### [WORK TO BE COMPLETED]
Retype the data exactly, from its first line to the line containing "0: (683, 460, 39.95)", including both, and skip any picture.

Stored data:

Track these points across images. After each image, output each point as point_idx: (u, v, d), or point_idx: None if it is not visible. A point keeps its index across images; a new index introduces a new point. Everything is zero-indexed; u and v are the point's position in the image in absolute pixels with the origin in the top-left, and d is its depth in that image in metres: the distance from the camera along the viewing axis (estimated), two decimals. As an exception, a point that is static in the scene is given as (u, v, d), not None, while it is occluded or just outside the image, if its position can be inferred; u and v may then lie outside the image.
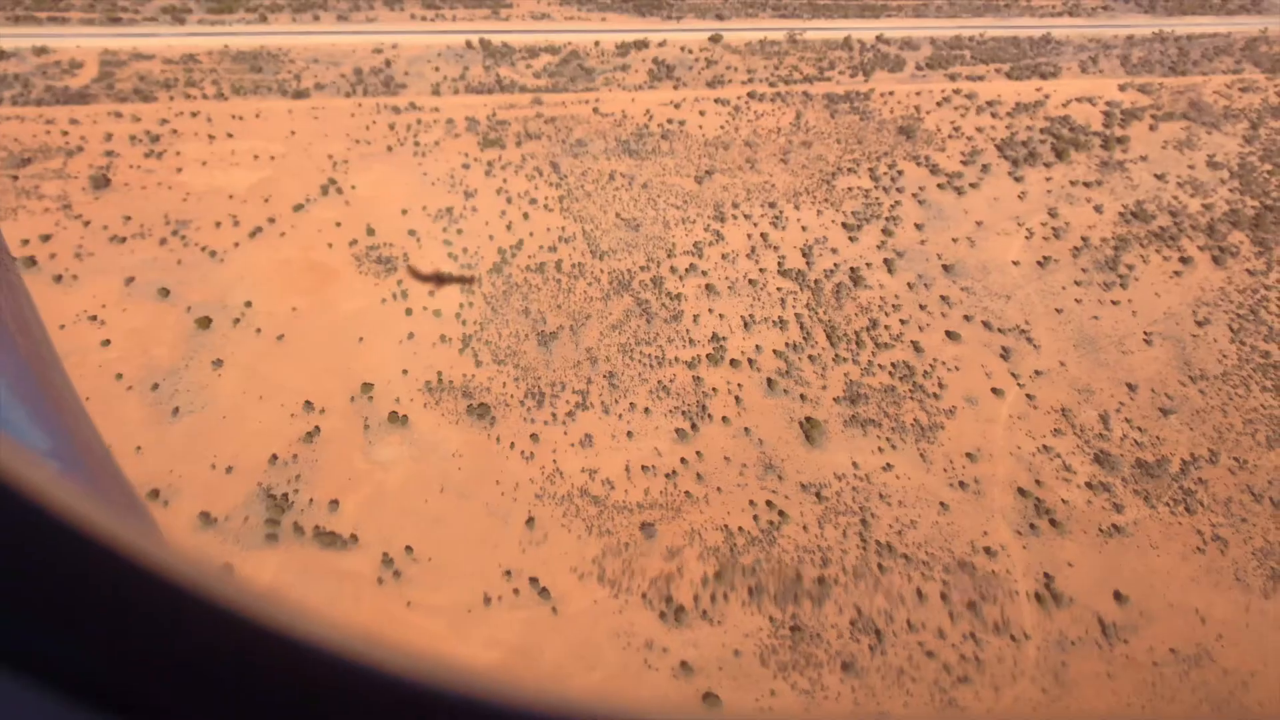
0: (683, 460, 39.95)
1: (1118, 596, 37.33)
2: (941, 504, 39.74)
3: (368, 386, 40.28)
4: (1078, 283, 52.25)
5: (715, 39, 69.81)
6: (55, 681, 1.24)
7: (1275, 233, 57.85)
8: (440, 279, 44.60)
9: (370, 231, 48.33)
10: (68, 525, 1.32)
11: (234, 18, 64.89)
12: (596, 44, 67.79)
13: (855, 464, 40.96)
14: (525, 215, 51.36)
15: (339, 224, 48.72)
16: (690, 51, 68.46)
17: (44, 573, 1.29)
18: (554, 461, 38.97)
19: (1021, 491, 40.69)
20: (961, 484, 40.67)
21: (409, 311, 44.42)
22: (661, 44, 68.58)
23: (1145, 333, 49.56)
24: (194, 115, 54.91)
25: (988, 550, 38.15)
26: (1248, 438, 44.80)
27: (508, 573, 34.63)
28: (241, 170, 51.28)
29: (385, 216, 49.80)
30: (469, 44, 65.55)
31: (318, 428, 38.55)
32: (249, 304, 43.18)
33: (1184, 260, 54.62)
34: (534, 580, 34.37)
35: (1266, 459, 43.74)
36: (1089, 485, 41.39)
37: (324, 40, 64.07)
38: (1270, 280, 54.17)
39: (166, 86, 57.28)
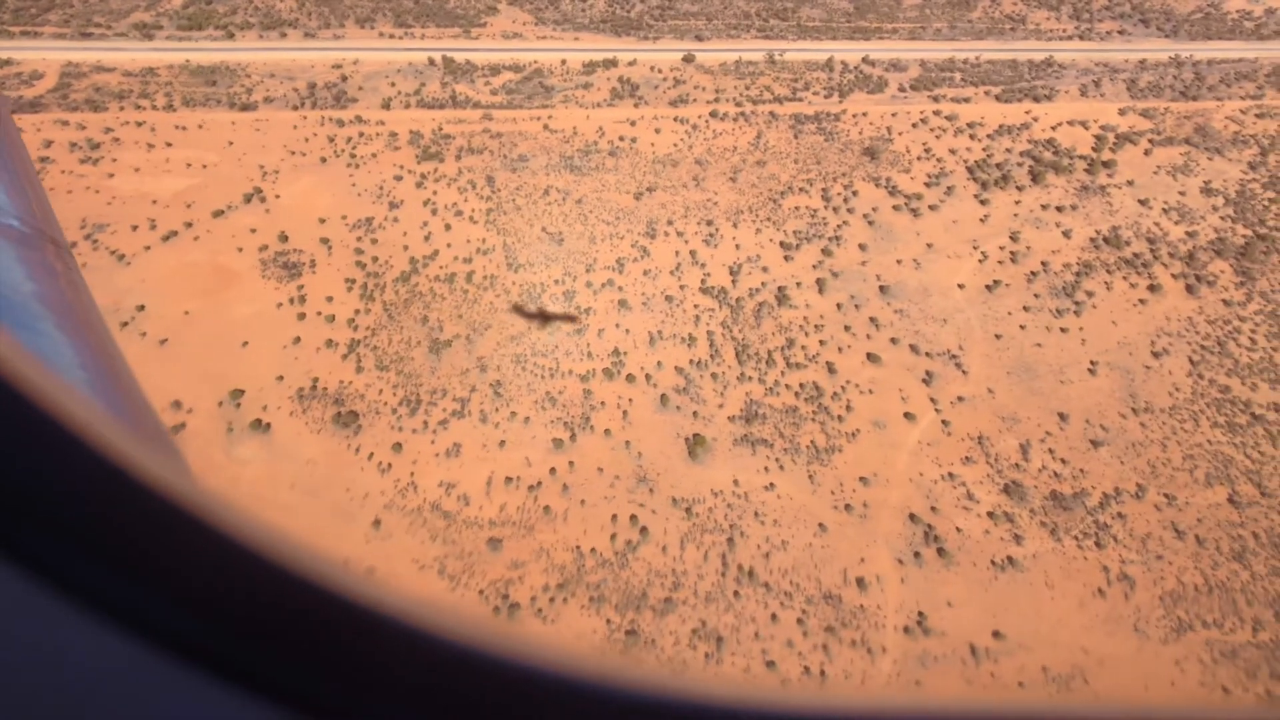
0: (552, 470, 40.75)
1: (996, 635, 36.67)
2: (820, 525, 39.68)
3: (238, 392, 42.15)
4: (1026, 308, 51.70)
5: (688, 59, 71.51)
6: (90, 605, 1.45)
7: (1263, 263, 56.38)
8: (545, 317, 46.59)
9: (283, 238, 50.74)
10: (107, 458, 1.53)
11: (202, 34, 69.13)
12: (563, 63, 70.11)
13: (736, 481, 41.19)
14: (447, 226, 53.26)
15: (254, 230, 51.27)
16: (659, 71, 70.24)
17: (83, 502, 1.49)
18: (411, 474, 40.13)
19: (913, 518, 40.37)
20: (847, 507, 40.54)
21: (302, 316, 46.42)
22: (631, 63, 70.56)
23: (1092, 362, 48.74)
24: (139, 125, 58.56)
25: (860, 581, 37.85)
26: (1184, 474, 43.63)
27: (346, 560, 35.70)
28: (172, 177, 54.45)
29: (302, 225, 52.24)
30: (431, 61, 68.50)
31: (183, 423, 40.52)
32: (141, 307, 45.64)
33: (1153, 288, 53.59)
34: (371, 569, 35.45)
35: (1200, 496, 42.52)
36: (990, 515, 40.83)
37: (285, 56, 67.75)
38: (1247, 311, 52.76)
39: (120, 97, 61.29)
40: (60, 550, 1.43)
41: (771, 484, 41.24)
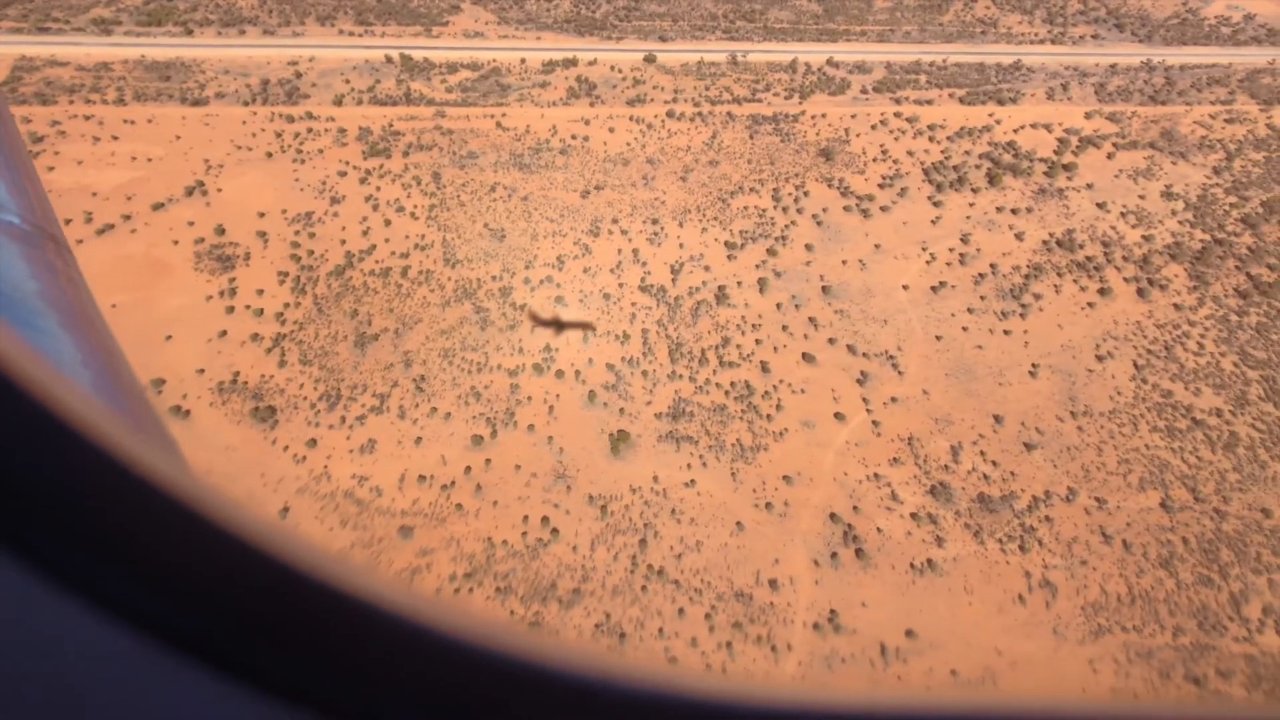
0: (467, 469, 40.78)
1: (909, 634, 36.56)
2: (738, 524, 39.59)
3: (159, 381, 42.36)
4: (970, 310, 51.62)
5: (649, 60, 71.77)
6: (90, 599, 1.49)
7: (1219, 267, 56.21)
8: (560, 324, 46.78)
9: (220, 231, 51.02)
10: (113, 455, 1.57)
11: (160, 30, 69.69)
12: (522, 62, 70.47)
13: (656, 478, 41.15)
14: (387, 222, 53.48)
15: (192, 223, 51.57)
16: (619, 71, 70.52)
17: (84, 497, 1.52)
18: (325, 466, 40.26)
19: (834, 517, 40.24)
20: (768, 505, 40.45)
21: (230, 310, 46.63)
22: (591, 63, 70.86)
23: (1033, 364, 48.60)
24: (87, 119, 59.02)
25: (772, 583, 37.77)
26: (1118, 478, 43.43)
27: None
28: (115, 170, 54.84)
29: (241, 218, 52.53)
30: (388, 59, 68.91)
31: (97, 414, 40.68)
32: (68, 295, 45.89)
33: (1103, 292, 53.46)
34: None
35: (1132, 501, 42.32)
36: (914, 516, 40.69)
37: (241, 53, 68.24)
38: (1198, 316, 52.58)
39: (71, 91, 61.80)
40: (66, 545, 1.46)
41: (692, 480, 41.19)
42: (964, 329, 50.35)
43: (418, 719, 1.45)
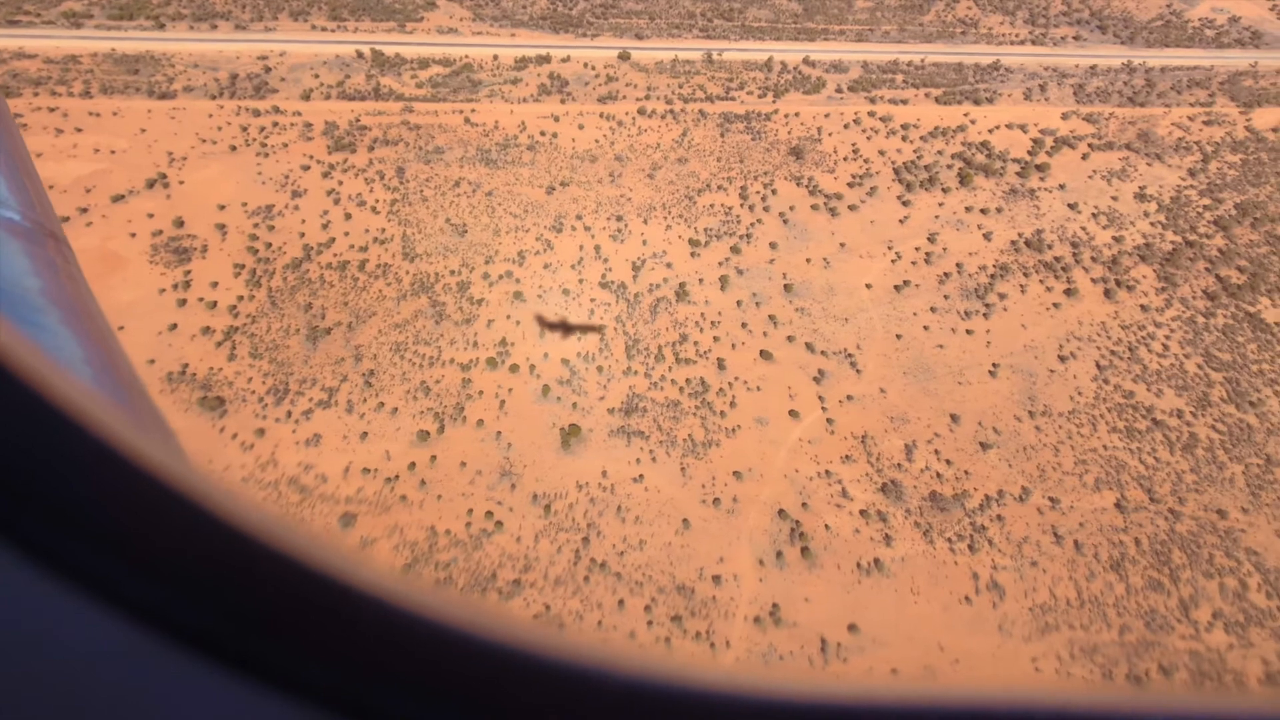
0: (411, 465, 40.84)
1: (852, 628, 36.58)
2: (684, 521, 39.62)
3: (106, 369, 42.44)
4: (933, 309, 51.66)
5: (624, 57, 71.93)
6: (94, 593, 1.49)
7: (1188, 269, 56.22)
8: (568, 328, 46.96)
9: (178, 224, 51.16)
10: (112, 447, 1.58)
11: (132, 24, 69.93)
12: (495, 58, 70.62)
13: (604, 473, 41.19)
14: (348, 216, 53.61)
15: (151, 215, 51.71)
16: (592, 68, 70.68)
17: (89, 493, 1.54)
18: (272, 454, 40.38)
19: (782, 514, 40.26)
20: (715, 501, 40.48)
21: (183, 303, 46.73)
22: (565, 60, 71.02)
23: (994, 364, 48.63)
24: (51, 110, 59.18)
25: (716, 578, 37.81)
26: (1074, 478, 43.45)
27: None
28: (76, 162, 54.99)
29: (201, 211, 52.66)
30: (360, 54, 69.09)
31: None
32: (19, 286, 46.04)
33: (1069, 292, 53.48)
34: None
35: (1086, 501, 42.33)
36: (863, 514, 40.72)
37: (212, 47, 68.45)
38: (1164, 317, 52.58)
39: (36, 84, 61.97)
40: (68, 537, 1.48)
41: (640, 476, 41.23)
42: (925, 328, 50.37)
43: (418, 708, 1.48)
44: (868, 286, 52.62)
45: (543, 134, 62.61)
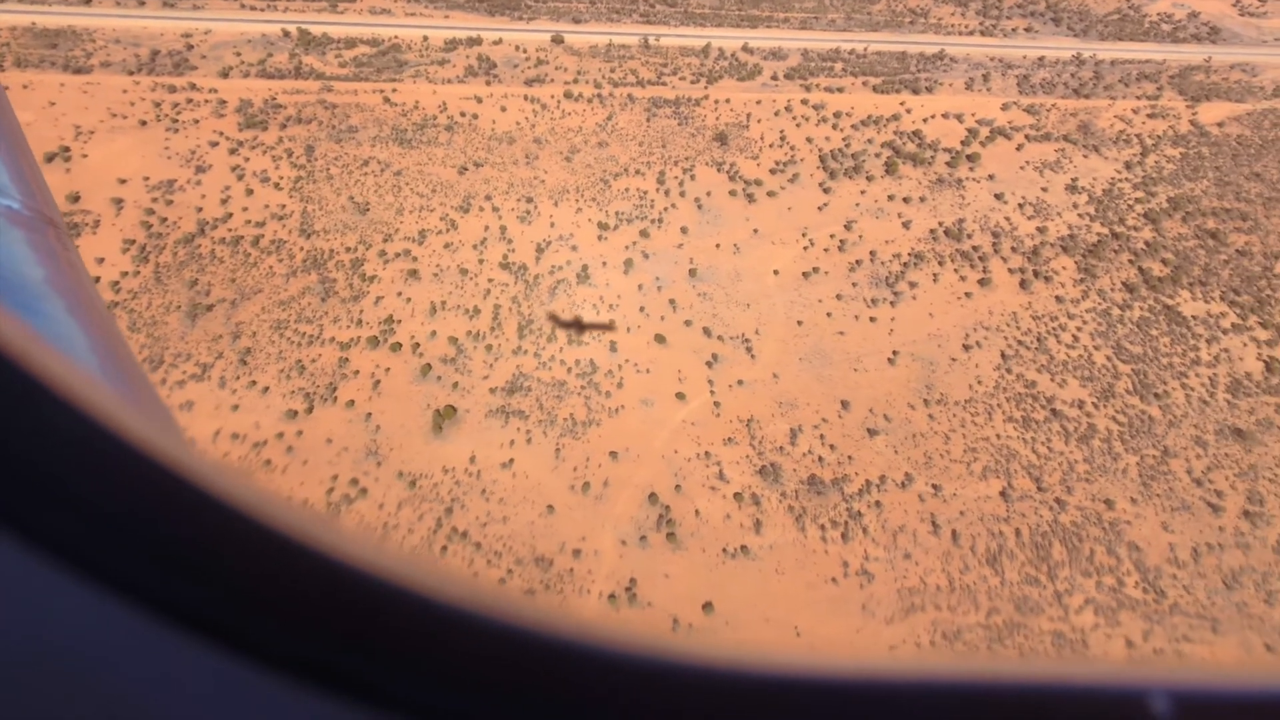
0: (279, 435, 41.02)
1: (707, 607, 36.63)
2: (549, 507, 39.69)
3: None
4: (839, 296, 51.73)
5: (557, 40, 72.15)
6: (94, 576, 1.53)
7: (1111, 261, 56.24)
8: (581, 325, 47.19)
9: (73, 199, 51.40)
10: (117, 434, 1.59)
11: (57, -1, 70.44)
12: (425, 39, 70.88)
13: (473, 458, 41.29)
14: (249, 191, 53.82)
15: (45, 189, 51.92)
16: (524, 51, 70.91)
17: (90, 478, 1.55)
18: (134, 423, 40.57)
19: (652, 498, 40.30)
20: (585, 486, 40.53)
21: (65, 273, 46.92)
22: (497, 42, 71.26)
23: (894, 352, 48.68)
24: (-40, 84, 59.53)
25: (576, 552, 37.93)
26: (961, 466, 43.48)
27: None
28: (-23, 135, 55.26)
29: (100, 186, 52.90)
30: (285, 33, 69.42)
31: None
32: (-104, 255, 46.32)
33: (983, 282, 53.53)
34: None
35: (971, 489, 42.37)
36: (737, 496, 40.75)
37: (136, 23, 68.77)
38: (1079, 309, 52.61)
39: (-52, 57, 62.45)
40: (73, 526, 1.50)
41: (510, 461, 41.29)
42: (828, 315, 50.47)
43: (428, 692, 1.49)
44: (775, 273, 52.70)
45: (463, 115, 62.82)
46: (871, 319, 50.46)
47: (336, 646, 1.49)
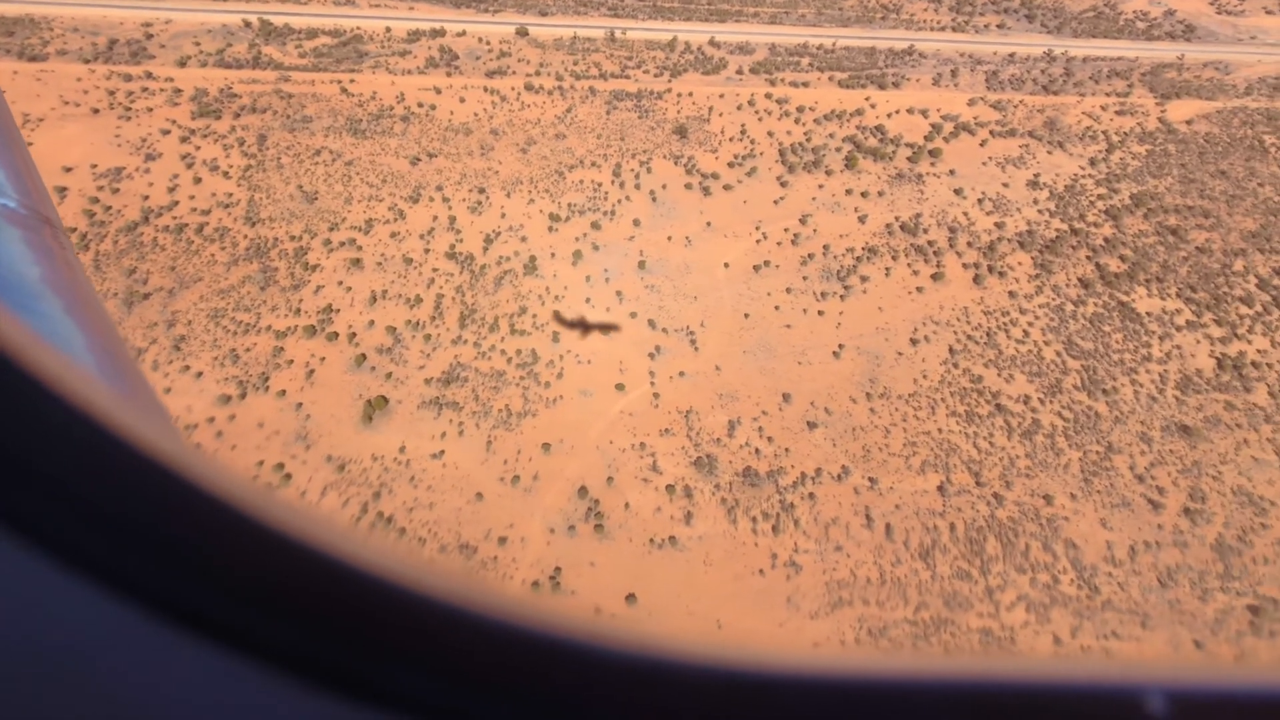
0: (210, 419, 41.01)
1: (630, 598, 36.56)
2: (478, 494, 39.64)
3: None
4: (789, 290, 51.65)
5: (521, 33, 72.22)
6: (94, 574, 1.52)
7: (1068, 257, 56.15)
8: (586, 326, 47.19)
9: (17, 184, 51.38)
10: (114, 433, 1.61)
11: (18, -13, 70.54)
12: (388, 30, 70.98)
13: (402, 448, 41.23)
14: (197, 180, 53.85)
15: (-10, 176, 51.98)
16: (487, 43, 70.97)
17: (90, 478, 1.57)
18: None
19: (582, 491, 40.22)
20: (515, 479, 40.46)
21: None
22: (460, 34, 71.35)
23: (840, 345, 48.58)
24: (-91, 71, 59.72)
25: (501, 539, 37.89)
26: (899, 459, 43.37)
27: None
28: (-75, 122, 55.33)
29: (48, 172, 52.75)
30: (246, 23, 69.52)
31: None
32: None
33: (936, 277, 53.45)
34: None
35: (907, 483, 42.25)
36: (669, 489, 40.63)
37: (96, 12, 68.89)
38: (1032, 304, 52.50)
39: (-98, 44, 62.56)
40: (73, 524, 1.52)
41: (441, 451, 41.24)
42: (776, 308, 50.39)
43: (429, 689, 1.52)
44: (725, 266, 52.65)
45: (420, 106, 62.86)
46: (820, 312, 50.36)
47: (335, 644, 1.51)
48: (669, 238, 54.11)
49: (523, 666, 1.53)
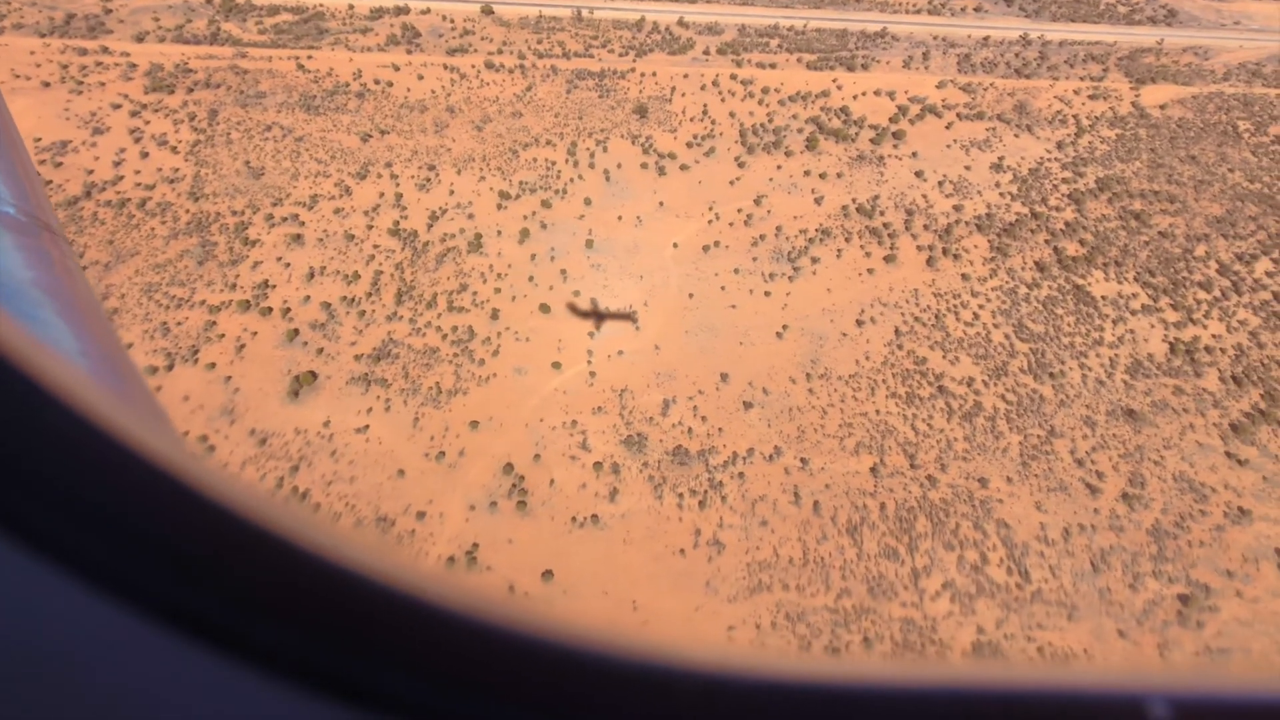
0: (133, 394, 41.00)
1: (546, 575, 36.50)
2: (400, 470, 39.59)
3: None
4: (736, 271, 51.45)
5: (486, 11, 72.01)
6: (95, 579, 1.52)
7: (1027, 240, 55.80)
8: (600, 315, 47.29)
9: (-41, 157, 51.50)
10: (110, 434, 1.62)
11: (-21, -39, 70.60)
12: (350, 7, 70.83)
13: (327, 423, 41.21)
14: (144, 154, 53.86)
15: (-67, 148, 52.10)
16: (450, 21, 70.79)
17: (86, 479, 1.57)
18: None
19: (508, 468, 40.14)
20: (440, 454, 40.42)
21: (-62, 230, 47.07)
22: (424, 12, 71.18)
23: (784, 326, 48.37)
24: None
25: (420, 514, 37.85)
26: (834, 440, 43.19)
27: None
28: (-127, 94, 55.47)
29: (-10, 145, 52.99)
30: (209, 0, 69.54)
31: None
32: None
33: (888, 259, 53.17)
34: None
35: (839, 463, 42.07)
36: (596, 466, 40.53)
37: (57, -13, 69.05)
38: (985, 287, 52.18)
39: None
40: (70, 526, 1.53)
41: (366, 426, 41.19)
42: (722, 288, 50.21)
43: (418, 690, 1.53)
44: (675, 246, 52.48)
45: (377, 83, 62.77)
46: (766, 293, 50.16)
47: (333, 648, 1.52)
48: (619, 217, 53.92)
49: (514, 670, 1.54)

### [EXERCISE ANSWER]
Track these points across images. After each image, output each point as point_idx: (u, v, d), or point_idx: None if it is not visible. A point keeps its index across images; a new index introduces a new point. Everything is zero-indexed; u and v are the point's position in the image in absolute pixels with the origin in the top-left, and d is its depth in that image in metres: the distance from the camera along the viewing axis (estimated), two decimals. As an exception, a point that is static in the scene is given as (u, v, d), not None, while it is occluded or just outside the image, if its position can be inferred; u and v may then lie outside the image.
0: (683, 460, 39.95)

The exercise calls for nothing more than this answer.